Talvez seja injusto comparar as mais de mil páginas de "Longe da Árvore", seu rigor obsessivo na busca por depoimentos e bases teóricas e empíricas, com o mais sucinto e digestivo "Sobre o Céu e a Terra" (Paralela), reunião de conversas entre o então arcebispo de Buenos Aires Jorge Bergoglio e o rabino Abraham Skorka.
De qualquer modo, vamos lá. Nas palavras de Solomon, seu livro fala de lares onde "tudo parece ter dado errado". Desse possível pior cenário, sem cair no relativismo ingênuo ou no apelo das histórias de superação, o autor descreve a luta para entender e aceitar as "identidades horizontais" --casos de crianças radicalmente diversas dos pais.
Já "Sobre o Céu e a Terra" trata com mais severidade diferenças menos acentuadas, como a de filhos adotados/criados por pessoas do mesmo sexo. Depois de ler os relatos dolorosos de Solomon, soa quase frívolo Bergoglio falar de como uma criança sofreria por não ter --numa casa onde foi querida desde o início-- uma referência masculina ou feminina. A pergunta que surge, e ainda na lógica do pior cenário, é óbvia: sofreria mais do que se fosse criada num orfanato, ou por pais violentos/omissos?
A resposta do futuro papa não sai do campo dos princípios, como é próprio da igreja. A existência de um problema não justificaria o endosso à perpetuação de outro. Como a solução de nenhum deles está no horizonte próximo, vem à cabeça a réplica também óbvia: se agarrar a um ideal abstrato não é uma forma de lavar as mãos diante de uma situação urgente e concreta?
À primeira vista, "Sobre o Céu e a Terra" não discrimina a orientação sexual de ninguém. A frase célebre do papa no Brasil --"quem sou eu para julgar?"-- é reproduzida com outras palavras no livro. Mas aí leio um trecho em que Skorka discorre sobre a incompletude do amor "praticado por iguais", que desperdiçaria a riqueza de "descobrir o outro".
É um argumento complicado, porque atribui valor menor a uma conduta que decorre de um modo de ser, com ele podendo se fundir. Uma identidade, portanto, que nada têm de imoral ou moral. Também é um argumento simplório: então dois indivíduos se conhecem por inteiro, e não sobra riqueza na relação daí nascida, apenas porque ambos são XX ou XY?

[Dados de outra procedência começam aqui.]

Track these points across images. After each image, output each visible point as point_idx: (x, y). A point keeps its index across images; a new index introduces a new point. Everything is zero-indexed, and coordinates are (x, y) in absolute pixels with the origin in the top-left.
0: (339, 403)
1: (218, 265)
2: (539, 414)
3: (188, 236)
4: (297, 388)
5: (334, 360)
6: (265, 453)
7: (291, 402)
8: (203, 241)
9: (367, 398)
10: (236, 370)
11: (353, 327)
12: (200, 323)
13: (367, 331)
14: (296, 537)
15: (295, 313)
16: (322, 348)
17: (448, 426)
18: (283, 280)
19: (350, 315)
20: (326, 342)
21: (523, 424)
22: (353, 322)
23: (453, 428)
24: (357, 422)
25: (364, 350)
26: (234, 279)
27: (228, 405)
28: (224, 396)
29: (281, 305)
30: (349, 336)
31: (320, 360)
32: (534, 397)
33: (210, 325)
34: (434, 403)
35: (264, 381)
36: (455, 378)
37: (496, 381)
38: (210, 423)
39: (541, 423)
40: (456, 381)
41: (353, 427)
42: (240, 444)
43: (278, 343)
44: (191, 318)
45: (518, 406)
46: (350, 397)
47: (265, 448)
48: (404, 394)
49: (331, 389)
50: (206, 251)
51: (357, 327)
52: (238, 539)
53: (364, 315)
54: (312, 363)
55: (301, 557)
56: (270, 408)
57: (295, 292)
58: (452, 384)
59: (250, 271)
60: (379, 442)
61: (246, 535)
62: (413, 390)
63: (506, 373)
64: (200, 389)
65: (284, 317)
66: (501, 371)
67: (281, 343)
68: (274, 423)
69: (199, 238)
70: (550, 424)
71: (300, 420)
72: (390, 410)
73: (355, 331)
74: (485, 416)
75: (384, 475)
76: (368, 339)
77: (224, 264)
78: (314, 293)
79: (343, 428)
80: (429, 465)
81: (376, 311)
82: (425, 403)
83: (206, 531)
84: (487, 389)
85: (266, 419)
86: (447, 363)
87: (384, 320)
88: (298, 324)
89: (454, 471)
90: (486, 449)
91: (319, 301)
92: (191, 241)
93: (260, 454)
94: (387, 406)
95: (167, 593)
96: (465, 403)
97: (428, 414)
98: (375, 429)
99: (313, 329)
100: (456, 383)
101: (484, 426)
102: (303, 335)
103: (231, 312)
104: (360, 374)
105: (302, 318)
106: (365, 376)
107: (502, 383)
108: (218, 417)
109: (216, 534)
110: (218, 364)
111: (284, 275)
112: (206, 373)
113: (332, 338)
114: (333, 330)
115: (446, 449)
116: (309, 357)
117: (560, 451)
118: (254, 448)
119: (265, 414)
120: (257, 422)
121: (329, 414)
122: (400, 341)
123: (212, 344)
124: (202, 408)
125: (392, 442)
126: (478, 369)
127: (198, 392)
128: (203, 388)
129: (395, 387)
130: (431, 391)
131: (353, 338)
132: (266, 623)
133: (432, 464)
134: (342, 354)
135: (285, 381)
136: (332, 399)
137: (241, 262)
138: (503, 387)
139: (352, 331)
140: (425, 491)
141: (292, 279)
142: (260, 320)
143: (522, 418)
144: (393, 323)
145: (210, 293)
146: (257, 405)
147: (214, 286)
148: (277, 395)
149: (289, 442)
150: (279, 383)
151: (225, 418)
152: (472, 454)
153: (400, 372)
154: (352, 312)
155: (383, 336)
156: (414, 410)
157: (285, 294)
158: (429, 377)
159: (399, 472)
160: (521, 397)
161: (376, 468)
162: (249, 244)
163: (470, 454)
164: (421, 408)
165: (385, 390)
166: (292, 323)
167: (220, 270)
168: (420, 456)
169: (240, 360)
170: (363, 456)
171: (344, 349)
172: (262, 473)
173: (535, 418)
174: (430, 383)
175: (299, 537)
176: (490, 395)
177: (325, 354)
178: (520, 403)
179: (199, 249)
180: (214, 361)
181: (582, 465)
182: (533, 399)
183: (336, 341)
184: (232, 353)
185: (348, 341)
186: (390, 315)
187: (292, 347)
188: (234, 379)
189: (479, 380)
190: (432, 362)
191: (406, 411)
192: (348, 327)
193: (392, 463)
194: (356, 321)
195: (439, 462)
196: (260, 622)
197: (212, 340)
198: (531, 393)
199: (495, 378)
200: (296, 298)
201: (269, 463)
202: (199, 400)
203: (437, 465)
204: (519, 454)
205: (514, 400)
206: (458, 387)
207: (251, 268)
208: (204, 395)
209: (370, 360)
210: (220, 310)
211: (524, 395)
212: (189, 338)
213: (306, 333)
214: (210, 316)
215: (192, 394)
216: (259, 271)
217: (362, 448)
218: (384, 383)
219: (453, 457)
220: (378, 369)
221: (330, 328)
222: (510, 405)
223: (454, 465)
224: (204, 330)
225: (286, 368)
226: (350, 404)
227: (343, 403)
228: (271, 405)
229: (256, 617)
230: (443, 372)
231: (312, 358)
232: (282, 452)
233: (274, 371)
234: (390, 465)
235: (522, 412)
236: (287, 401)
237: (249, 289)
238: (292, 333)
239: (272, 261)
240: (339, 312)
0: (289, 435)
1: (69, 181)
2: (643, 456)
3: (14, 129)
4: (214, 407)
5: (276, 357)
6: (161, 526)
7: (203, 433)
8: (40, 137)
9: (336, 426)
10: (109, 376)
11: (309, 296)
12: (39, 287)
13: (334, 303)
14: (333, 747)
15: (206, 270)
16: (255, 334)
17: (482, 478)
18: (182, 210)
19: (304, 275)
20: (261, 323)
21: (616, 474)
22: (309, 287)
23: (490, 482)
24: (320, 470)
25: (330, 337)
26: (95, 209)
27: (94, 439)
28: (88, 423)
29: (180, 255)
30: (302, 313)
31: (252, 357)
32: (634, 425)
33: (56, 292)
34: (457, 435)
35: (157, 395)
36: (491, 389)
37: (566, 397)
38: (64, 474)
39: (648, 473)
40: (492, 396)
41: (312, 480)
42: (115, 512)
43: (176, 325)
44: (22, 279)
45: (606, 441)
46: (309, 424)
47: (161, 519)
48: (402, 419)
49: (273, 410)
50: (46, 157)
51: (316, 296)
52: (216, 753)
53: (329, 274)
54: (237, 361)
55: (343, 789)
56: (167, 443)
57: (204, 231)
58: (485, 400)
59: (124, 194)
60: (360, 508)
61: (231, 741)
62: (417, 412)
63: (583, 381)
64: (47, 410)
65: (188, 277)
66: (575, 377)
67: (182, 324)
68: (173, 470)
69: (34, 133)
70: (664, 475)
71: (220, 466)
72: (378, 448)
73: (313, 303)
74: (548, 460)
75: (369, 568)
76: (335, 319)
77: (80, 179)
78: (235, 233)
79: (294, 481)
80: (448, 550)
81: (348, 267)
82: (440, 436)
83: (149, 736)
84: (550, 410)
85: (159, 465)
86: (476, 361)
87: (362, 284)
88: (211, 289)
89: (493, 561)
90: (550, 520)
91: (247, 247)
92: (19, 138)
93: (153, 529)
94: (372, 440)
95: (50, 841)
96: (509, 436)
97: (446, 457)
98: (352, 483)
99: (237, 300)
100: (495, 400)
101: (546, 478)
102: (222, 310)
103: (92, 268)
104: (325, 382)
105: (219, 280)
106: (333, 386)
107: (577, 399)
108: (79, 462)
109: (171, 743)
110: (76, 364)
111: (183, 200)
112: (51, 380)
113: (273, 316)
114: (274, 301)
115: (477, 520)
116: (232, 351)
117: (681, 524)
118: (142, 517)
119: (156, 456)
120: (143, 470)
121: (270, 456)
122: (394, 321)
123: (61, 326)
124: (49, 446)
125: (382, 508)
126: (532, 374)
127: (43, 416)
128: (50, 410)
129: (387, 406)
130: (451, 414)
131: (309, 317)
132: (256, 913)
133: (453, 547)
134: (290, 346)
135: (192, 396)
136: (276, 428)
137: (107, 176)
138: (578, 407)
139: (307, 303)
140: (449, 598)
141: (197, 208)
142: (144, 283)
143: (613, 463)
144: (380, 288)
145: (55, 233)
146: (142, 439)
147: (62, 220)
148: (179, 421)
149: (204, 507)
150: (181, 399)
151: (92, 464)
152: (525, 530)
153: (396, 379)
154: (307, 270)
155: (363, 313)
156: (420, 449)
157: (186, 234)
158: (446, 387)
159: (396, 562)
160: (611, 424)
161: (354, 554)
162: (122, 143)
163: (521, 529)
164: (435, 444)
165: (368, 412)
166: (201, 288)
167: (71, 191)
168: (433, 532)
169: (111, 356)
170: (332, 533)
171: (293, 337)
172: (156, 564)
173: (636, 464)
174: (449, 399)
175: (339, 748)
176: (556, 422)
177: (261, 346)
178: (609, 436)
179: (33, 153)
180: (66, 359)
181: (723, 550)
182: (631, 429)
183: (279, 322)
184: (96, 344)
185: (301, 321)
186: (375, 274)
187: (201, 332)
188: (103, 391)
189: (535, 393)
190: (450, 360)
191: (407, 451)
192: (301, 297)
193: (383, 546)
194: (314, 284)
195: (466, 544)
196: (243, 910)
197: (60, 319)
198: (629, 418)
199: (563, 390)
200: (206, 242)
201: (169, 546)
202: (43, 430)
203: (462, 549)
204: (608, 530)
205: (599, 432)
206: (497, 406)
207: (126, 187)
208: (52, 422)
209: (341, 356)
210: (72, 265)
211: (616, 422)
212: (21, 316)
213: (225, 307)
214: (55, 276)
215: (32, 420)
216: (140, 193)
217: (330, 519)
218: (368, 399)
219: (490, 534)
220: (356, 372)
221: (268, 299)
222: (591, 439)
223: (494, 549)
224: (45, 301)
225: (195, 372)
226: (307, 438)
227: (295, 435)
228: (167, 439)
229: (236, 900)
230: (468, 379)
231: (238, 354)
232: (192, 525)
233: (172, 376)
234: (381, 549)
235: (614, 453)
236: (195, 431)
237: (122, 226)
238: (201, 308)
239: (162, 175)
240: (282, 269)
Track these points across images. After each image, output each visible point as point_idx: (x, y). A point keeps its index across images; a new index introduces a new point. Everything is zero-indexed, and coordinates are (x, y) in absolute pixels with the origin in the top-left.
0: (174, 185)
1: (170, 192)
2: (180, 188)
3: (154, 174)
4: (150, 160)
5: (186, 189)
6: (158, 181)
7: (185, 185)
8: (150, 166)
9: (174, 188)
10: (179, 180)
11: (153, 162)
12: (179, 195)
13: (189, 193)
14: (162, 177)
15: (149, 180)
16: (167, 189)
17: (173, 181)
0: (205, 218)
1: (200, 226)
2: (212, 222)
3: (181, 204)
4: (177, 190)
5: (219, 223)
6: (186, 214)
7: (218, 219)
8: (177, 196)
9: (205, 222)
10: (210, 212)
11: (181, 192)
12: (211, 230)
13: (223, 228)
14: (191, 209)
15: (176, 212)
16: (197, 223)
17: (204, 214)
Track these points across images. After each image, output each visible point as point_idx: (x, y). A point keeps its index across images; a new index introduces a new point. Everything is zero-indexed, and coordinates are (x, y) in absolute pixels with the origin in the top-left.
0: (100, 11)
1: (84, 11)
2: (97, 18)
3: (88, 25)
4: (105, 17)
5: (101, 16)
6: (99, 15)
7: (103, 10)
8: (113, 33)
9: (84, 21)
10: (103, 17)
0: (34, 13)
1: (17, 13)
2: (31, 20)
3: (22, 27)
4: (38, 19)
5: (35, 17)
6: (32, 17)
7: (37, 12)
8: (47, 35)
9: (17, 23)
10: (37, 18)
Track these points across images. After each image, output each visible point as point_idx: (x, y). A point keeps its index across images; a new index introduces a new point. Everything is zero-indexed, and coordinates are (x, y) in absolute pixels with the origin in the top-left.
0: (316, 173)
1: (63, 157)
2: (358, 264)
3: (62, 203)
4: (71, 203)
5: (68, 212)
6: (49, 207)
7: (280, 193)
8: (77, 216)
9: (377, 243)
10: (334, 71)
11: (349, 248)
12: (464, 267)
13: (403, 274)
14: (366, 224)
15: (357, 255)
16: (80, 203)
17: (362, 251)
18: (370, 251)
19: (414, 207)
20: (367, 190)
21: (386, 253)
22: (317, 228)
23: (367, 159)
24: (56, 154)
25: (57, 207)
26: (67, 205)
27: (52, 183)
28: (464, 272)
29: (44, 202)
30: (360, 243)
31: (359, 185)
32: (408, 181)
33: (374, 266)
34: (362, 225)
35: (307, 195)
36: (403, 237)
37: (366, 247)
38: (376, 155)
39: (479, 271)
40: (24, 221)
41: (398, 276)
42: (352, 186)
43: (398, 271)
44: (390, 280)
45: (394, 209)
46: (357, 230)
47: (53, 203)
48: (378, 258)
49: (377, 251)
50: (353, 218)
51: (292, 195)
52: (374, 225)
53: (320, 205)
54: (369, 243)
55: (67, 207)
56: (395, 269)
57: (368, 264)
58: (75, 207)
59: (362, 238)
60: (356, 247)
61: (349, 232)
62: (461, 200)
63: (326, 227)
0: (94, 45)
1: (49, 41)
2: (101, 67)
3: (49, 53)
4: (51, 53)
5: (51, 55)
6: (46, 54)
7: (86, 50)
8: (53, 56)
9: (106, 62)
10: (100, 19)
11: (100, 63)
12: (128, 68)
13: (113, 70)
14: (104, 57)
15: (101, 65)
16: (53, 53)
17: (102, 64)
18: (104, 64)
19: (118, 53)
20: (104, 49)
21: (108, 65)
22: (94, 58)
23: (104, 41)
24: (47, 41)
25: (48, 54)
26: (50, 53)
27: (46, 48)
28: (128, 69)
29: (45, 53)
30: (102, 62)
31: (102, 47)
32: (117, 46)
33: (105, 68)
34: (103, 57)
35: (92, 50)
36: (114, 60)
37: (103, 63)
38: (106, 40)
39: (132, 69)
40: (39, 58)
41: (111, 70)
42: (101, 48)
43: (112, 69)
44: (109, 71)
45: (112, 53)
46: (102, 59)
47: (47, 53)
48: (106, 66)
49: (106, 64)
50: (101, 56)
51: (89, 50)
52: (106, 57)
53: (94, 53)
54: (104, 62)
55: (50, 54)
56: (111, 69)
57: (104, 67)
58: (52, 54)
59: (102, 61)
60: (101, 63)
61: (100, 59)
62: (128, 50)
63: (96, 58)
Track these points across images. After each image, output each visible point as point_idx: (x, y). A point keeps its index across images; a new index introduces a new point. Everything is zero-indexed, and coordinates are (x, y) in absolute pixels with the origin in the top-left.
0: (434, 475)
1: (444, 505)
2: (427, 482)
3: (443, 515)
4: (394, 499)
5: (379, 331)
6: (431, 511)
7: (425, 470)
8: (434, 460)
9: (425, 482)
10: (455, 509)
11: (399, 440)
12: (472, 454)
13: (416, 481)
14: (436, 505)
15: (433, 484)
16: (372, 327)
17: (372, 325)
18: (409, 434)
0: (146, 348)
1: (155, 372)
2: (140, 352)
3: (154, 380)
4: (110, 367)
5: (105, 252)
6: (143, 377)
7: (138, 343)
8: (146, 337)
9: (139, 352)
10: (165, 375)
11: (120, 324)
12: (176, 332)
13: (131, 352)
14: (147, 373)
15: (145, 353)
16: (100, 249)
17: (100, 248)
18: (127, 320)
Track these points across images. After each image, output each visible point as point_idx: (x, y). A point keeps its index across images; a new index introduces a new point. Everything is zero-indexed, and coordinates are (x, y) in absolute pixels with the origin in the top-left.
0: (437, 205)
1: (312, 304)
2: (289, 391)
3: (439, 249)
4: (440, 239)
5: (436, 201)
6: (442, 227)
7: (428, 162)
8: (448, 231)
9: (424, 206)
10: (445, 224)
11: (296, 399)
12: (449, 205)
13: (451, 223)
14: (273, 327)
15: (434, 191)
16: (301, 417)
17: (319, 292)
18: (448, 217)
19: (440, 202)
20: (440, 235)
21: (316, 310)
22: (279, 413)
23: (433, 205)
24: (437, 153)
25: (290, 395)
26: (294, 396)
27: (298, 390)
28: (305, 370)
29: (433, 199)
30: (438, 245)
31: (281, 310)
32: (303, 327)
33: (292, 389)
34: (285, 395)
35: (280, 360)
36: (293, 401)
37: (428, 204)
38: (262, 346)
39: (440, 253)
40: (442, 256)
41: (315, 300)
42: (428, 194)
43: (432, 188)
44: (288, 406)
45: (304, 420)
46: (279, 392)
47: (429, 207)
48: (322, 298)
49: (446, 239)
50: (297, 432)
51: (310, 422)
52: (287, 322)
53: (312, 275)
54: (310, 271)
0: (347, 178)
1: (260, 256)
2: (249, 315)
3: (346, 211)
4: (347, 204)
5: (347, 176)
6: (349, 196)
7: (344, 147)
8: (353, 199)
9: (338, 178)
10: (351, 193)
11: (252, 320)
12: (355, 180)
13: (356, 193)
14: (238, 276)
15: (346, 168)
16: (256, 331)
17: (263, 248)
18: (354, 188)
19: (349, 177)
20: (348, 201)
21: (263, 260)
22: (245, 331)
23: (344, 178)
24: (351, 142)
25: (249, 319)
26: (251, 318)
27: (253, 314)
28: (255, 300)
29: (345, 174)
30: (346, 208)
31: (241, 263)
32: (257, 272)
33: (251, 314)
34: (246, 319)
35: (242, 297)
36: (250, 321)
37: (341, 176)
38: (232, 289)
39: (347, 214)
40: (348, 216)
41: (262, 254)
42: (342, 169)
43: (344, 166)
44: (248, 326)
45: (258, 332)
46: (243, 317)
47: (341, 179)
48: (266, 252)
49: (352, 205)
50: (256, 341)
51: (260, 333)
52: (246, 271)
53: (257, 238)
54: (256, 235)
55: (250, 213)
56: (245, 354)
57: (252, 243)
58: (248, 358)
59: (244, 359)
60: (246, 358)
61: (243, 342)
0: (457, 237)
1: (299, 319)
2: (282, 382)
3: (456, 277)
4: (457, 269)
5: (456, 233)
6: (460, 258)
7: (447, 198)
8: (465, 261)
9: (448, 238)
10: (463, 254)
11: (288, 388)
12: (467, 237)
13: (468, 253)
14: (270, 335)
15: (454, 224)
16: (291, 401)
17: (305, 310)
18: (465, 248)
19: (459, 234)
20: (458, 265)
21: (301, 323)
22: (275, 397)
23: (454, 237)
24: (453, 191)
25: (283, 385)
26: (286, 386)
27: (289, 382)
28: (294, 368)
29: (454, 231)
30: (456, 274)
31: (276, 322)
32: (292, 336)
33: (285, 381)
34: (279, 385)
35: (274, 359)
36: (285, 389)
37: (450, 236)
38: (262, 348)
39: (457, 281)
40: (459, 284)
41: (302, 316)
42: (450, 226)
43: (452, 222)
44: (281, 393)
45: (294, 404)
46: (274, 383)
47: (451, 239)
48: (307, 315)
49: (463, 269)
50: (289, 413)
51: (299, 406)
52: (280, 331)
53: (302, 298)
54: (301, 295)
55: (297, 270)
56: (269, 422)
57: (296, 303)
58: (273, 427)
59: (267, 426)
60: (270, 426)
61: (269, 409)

O espanto diminui quando lembro que estamos tratando de religião. Nela, por mais que se evoquem ciência e cultura, como fazem o papa e o rabino com inteligência, há um momento em que se esbarra no dogma. Em que se naturaliza como verdade ancestral revelada o que, como todo fenômeno humano, tem muito de discutível construção social.
Num Estado laico, cada um faz o que quer dentro dos limites da lei civil. É direito da religião apontar o caminho que acha correto. Cabe apenas registrar que não só essa lei, mas a forma como as pessoas vivem no cotidiano, com menos ou mais tolerância e violência, pode ser efeito do que parece apenas debate doutrinário.
Bergoglio e Skorka dizem que cada um é livre para exercer sua natureza no "recato e intimidade", mas que equiparar o casamento gay ao heterossexual, em todas as esferas legais e simbólicas, seria um "retrocesso antropológico". Como essa matriz de pensamento, determinada por líderes espirituais e políticos que assim se apresentam, é interpretada por quem discute no bar o selinho que o jogador Sheik deu num amigo?
"Longe da Árvore" é uma defesa generosa da diversidade humana, que aponta para a luz possível até em meio à devastação. "Sob o Céu e a Terra" tenta fazer o mesmo em alguns trechos, mas em outros flerta --ou vai além disso-- com as trevas.